- [Data supplied]
------------
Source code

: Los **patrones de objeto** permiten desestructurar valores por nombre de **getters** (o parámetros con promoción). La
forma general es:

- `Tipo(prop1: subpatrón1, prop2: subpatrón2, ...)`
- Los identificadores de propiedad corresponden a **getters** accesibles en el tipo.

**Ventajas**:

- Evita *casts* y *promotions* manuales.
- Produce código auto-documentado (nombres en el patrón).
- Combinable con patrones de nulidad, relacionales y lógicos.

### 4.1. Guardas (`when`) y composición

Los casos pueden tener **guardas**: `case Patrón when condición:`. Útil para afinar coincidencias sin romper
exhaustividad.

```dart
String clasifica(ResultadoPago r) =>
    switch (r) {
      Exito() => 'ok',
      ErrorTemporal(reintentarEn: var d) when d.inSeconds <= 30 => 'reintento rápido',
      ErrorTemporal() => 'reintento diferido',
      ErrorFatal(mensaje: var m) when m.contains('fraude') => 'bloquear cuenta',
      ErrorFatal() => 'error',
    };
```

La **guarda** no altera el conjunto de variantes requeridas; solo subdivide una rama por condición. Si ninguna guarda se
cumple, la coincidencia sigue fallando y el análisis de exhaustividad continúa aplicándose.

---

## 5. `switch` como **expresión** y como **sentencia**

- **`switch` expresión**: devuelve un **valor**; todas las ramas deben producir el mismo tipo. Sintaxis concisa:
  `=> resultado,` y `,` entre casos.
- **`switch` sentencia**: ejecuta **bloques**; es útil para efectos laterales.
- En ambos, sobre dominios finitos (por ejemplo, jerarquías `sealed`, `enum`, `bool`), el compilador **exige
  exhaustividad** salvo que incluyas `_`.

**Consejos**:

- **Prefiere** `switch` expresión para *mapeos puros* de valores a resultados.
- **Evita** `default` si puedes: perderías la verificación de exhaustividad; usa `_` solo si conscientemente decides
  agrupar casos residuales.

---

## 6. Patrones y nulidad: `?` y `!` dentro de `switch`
------------
- [Action item] In the entries above, the lines between the one holding "- Evita *casts* y *promotions* manuales." and the one holding "y como **sentencia**", inclusive, are to be printed exactly as written, and those alone.

- [Task output]
- Evita *casts* y *promotions* manuales.
- Produce código auto-documentado (nombres en el patrón).
- Combinable con patrones de nulidad, relacionales y lógicos.

### 4.1. Guardas (`when`) y composición

Los casos pueden tener **guardas**: `case Patrón when condición:`. Útil para afinar coincidencias sin romper
exhaustividad.

```dart
String clasifica(ResultadoPago r) =>
    switch (r) {
      Exito() => 'ok',
      ErrorTemporal(reintentarEn: var d) when d.inSeconds <= 30 => 'reintento rápido',
      ErrorTemporal() => 'reintento diferido',
      ErrorFatal(mensaje: var m) when m.contains('fraude') => 'bloquear cuenta',
      ErrorFatal() => 'error',
    };
```

La **guarda** no altera el conjunto de variantes requeridas; solo subdivide una rama por condición. Si ninguna guarda se
cumple, la coincidencia sigue fallando y el análisis de exhaustividad continúa aplicándose.

---

## 5. `switch` como **expresión** y como **sentencia**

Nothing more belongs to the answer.